- [PROVIDED PASSAGE]
-*-

There is no substitute for a culture of integrity in organizations. Compliance alone with the law is not enough. History shows that those who make a practice of skating close to the edge always wind up going over the line. A higher bar of ethics performance is necessary. That bar needs to be set and monitored in the boardroom.  ~J. Richard Finlay writing in The Globe and Mail.

Sound governance is not some abstract ideal or utopian pipe dream. Nor does it occur by accident or through sudden outbreaks of altruism. It happens when leaders lead with integrity, when directors actually direct and when stakeholders demand the highest level of ethics and accountability.  ~ J. Richard Finlay in testimony before the Standing Committee on Banking, Commerce and the Economy, Senate of Canada.

The Finlay Centre for Corporate & Public Governance is the longest continuously cited voice on modern governance standards. Our work over the course of four decades helped to build the new paradigm of ethics and accountability by which many corporations and public institutions are judged today.

-*-

- [GIVEN INFORMATION]
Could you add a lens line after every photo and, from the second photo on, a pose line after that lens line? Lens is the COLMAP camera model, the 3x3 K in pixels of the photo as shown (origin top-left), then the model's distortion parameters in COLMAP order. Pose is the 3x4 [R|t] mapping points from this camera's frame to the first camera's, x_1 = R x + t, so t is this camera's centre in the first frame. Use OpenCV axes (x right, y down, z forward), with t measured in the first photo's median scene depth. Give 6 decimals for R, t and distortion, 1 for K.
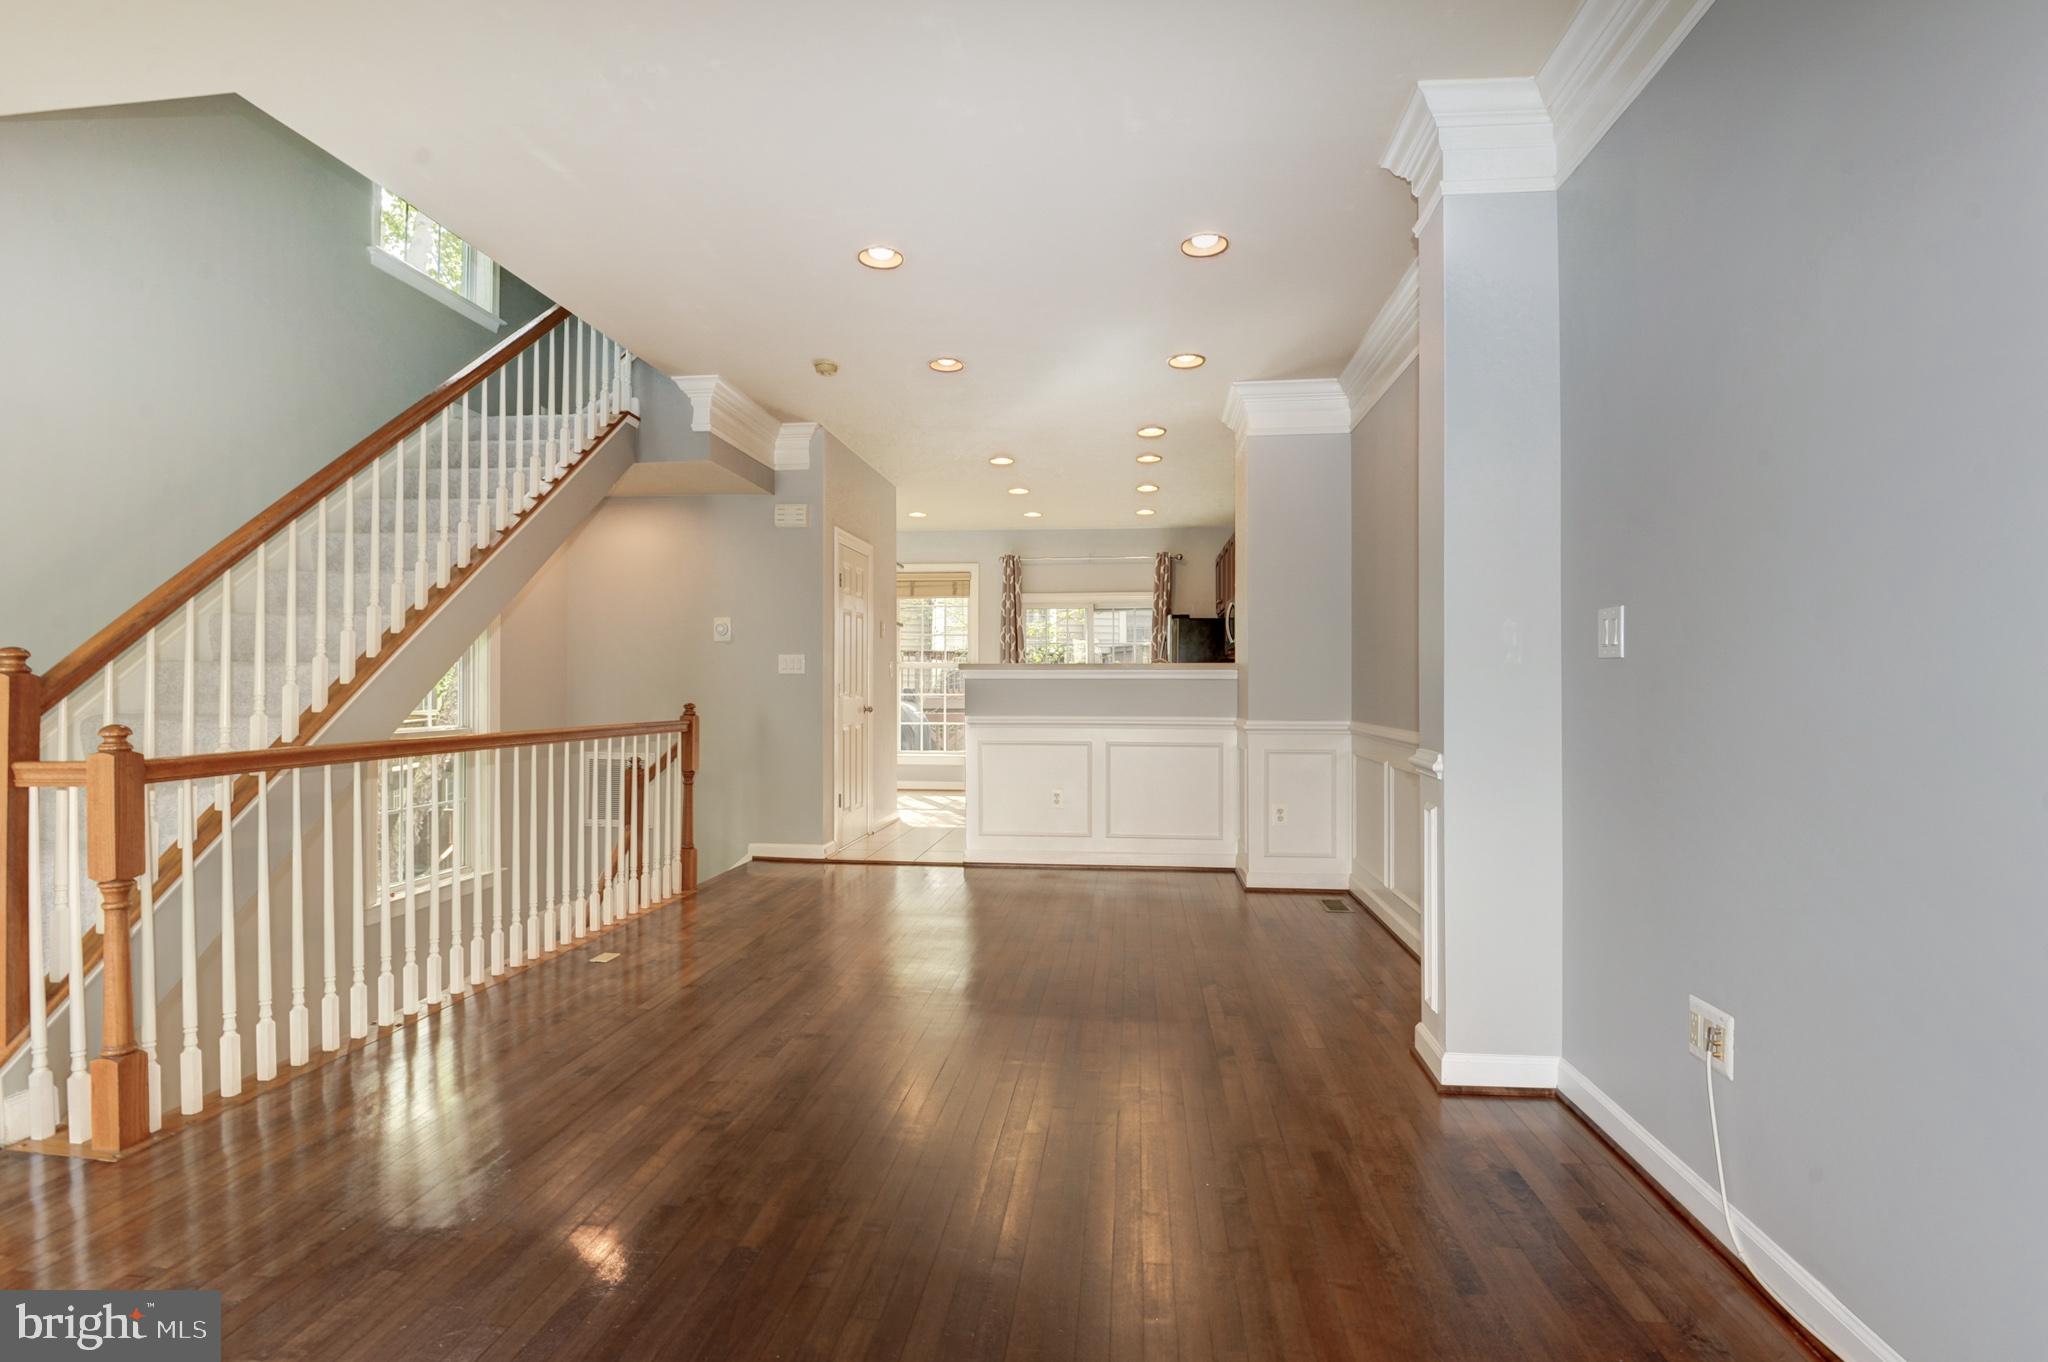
lens RADIAL K [[968.8, 0, 1029.2], [0, 968.8, 676.5], [0, 0, 1]] dist [-0.004902, -0.015582]
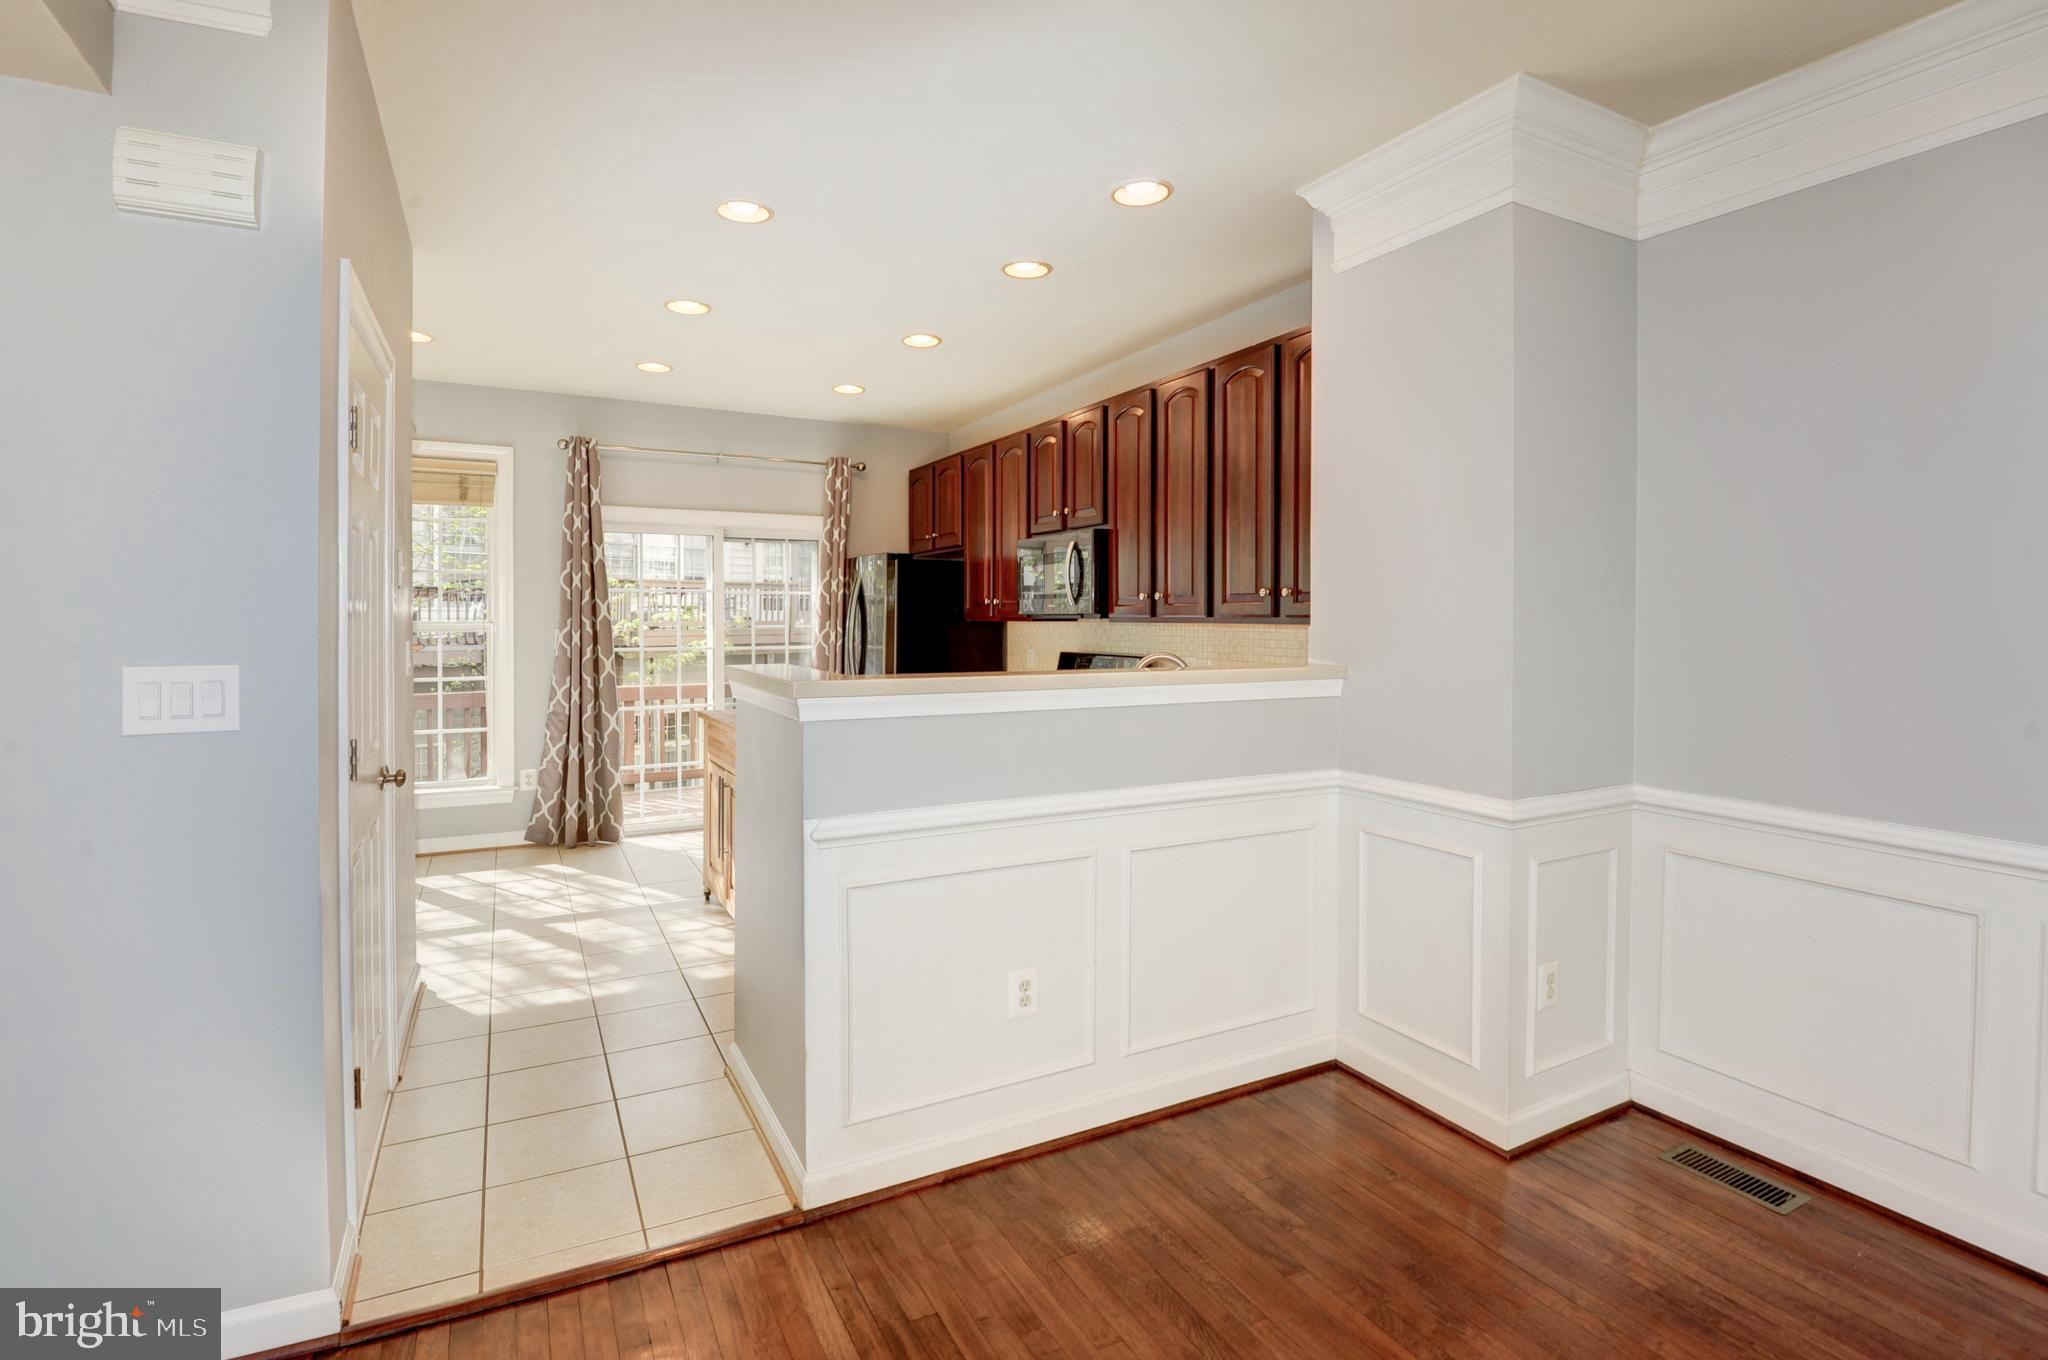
lens RADIAL K [[968.8, 0, 1064.6], [0, 968.8, 620.0], [0, 0, 1]] dist [-0.004902, -0.015582]
pose [[0.820904, -0.001152, 0.571065, -0.112525], [-0.007869, 0.999880, 0.013328, -0.026082], [-0.571012, -0.015435, 0.820797, 0.357475]]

-*-

- [APPLY WHAT YOU READ]
A - According to the passage on governance, when does sound governance happen? List each condition it gives.
B - Can you continue the passage on governance, starting right after its last sentence?

- [RESPONSES TO THE TASKS]
A -
- When leaders lead with integrity
- When directors actually direct
- When stakeholders demand the highest level of ethics and accountability

B -
The Finlay Centre was founded by J. Richard Finlay, one of the world’s most prescient voices for sound boardroom practices, sanity in CEO pay and the ethical responsibilities of trusted leaders. He coined the term stakeholder capitalism in the 1980s.

We pioneered the attributes of environmental responsibility, social purposefulness and successful governance decades before the arrival of ESG. Today we are trying to rebuild the trust that many dubious ESG practices have shattered. 


We were the first to predict seismic boardroom flashpoints and downfalls and played key roles in regulatory milestones and reforms.

We’re working to advance the agenda of the new boardroom and public institution of today: diversity at the table; ethics that shine through a culture of integrity; the next chapter in stakeholder capitalism; and leadership that stands as an unrelenting champion for all stakeholders.

Our landmark work in creating what we called a culture of integrity and the ethical practices of trusted organizations has been praised, recognized and replicated around the world.


Our rich institutional memory, combined with a record of innovative thinking for tomorrow’s challenges, provide umatached resources to corporate and public sector players.

Trust is the asset that is unseen until it is shattered.  When crisis hits, we know a thing or two about how to rebuild trust— especially in turbulent times.

We’re still one of the world’s most recognized voices on CEO pay and the role of boards as compensation credibility gatekeepers. Somebody has to be.

What does it say when an America that once saved the world is now turning cap-in- hand to a collection of anti-democratic regimes from Dubai to China?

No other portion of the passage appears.